In 2015, a Wall Street Journal article entitled “The Future of Personal Bankruptcy in a Post-Obamacare World” written by bankruptcy reporter Katy Stech, examines a 2014 study of bankruptcy in Massachusetts in an attempt to see how mandatory health insurance, enacted by lawmakers the in 2005, has affected bankruptcy. We weighed in with Texas Bankruptcy Attorney Christopher Lee, Owner of Lee Law Firm LLC to get a more thorough insight into how bankruptcy and health insurance affect each other, and to answer to the question “How will mandatory health care influence bankruptcies in America?”
The 2014 study of focus was conducted by Northeastern University law professor Daniel Austin, and unearthed some interesting findings. He found that the medical debt of Massachusetts residents was much less than the rest of the US. Another important and interesting fact was that medical bankruptcy (where medical debt is the leading cause of bankruptcy) nationwide is between 18%-25%, far less than the 62.1% cited by President Barack Obama in his State of the Union address in 2009.
So does this mean that The Affordable Health Care Act will curb bankruptcies in the US? Let’s ask Christopher Lee in Dallas:
The article mentions that medical debt is the number one reason for filing for personal bankruptcy. Does this hold true with the individuals that you advise?
I would this is most likely number two for my clients. Of course, medical issues are always a problem and do cause people to file for bankruptcy.
What is the primary reason you see as people wanting to file for bankruptcy?
What I see in my practice that causes people to file bankruptcy is job loss. It’s the number one root cause of bankruptcy filings. Most people are using every dime that they earn and most are in two income households. Once one of these folks loses their job they can no longer make ends meet. And even if that job loss is for a month or two only it puts them in such a hole that they cannot dig out of and they have to retain me to help them. Most of the time that help comes in the form of a Chapter 13 bankruptcy.
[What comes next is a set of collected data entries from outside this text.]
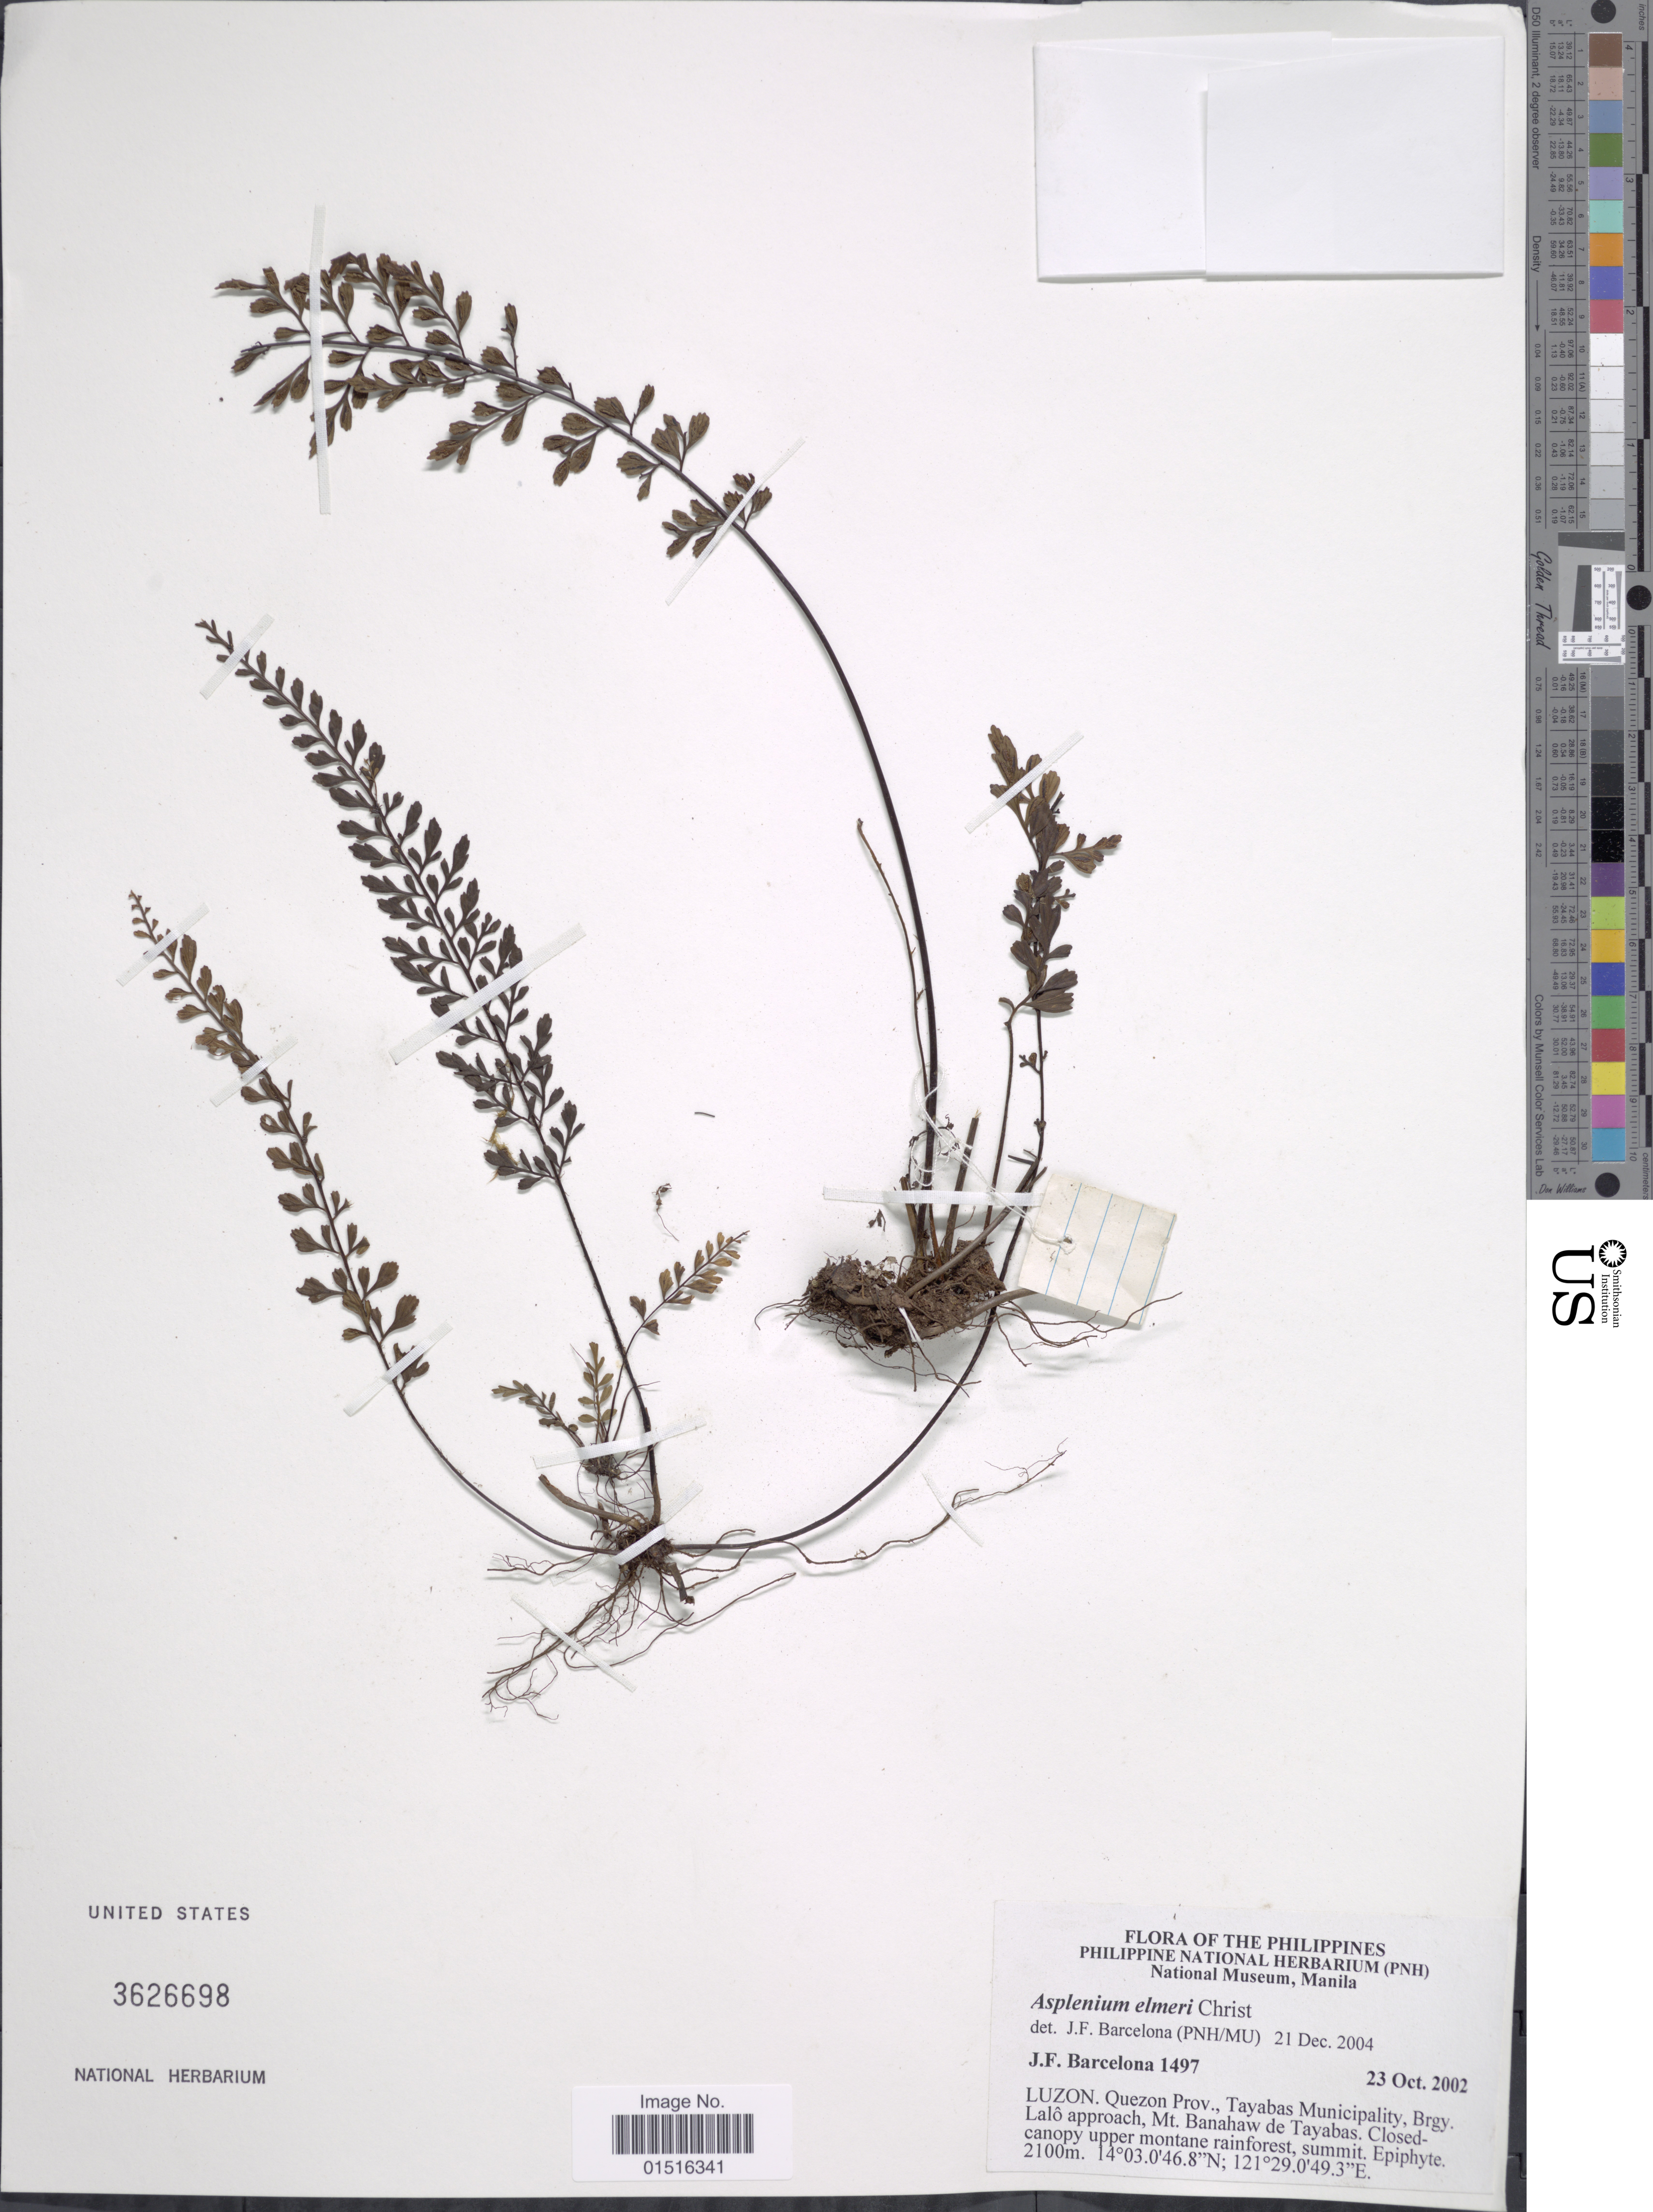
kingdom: Plantae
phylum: Tracheophyta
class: Polypodiopsida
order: Polypodiales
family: Aspleniaceae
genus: Asplenium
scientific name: Asplenium elmeri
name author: Christ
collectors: J. F. Barcelona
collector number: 1497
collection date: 2002-10-23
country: Philippines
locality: Luzon., Quezon Prov., Tayabas Municipality, Brgy. Lalo approach, Mt. Banahaw de Tayabas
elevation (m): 2100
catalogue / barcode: US 3626698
What are some other reasons why individuals come to your law firm to file bankruptcy?
It can range from loss of job, to medical, to divorce, overspending, and bad business deals.
Could the system designed to give people access to affordable health insurance make families more financially stable and keep them out of bankruptcy?
Absolutely, when people have these very high medical deductibles and then add that to their already extremely high monthly health costs, people just cannot afford it. Put those monies back into their pockets every month/year and it would keep so many of our citizens out of bankruptcy.
It appears that in most cases medical debt can be discharged in a successful bankruptcy. Are there types of debts that cannot be discharged? What are they?
Yes, usually student loans cannot be discharged and some IRS debt. Also, debts derive from fraud are not able to be discharged in bankruptcy
The article also sources data that bankruptcy filings are declining year after year. Is this a trend that you’re noticing in your practice? If so, what do you think is driving this trend?
Yes, I do see this and I believe that it is a function of the mortgage crisis. People that went through this crisis from 2007 to 2011 have lost their homes and renting now. With the foreclosure listing down people are not trying to save homes as much which has driven the bankruptcy filings down.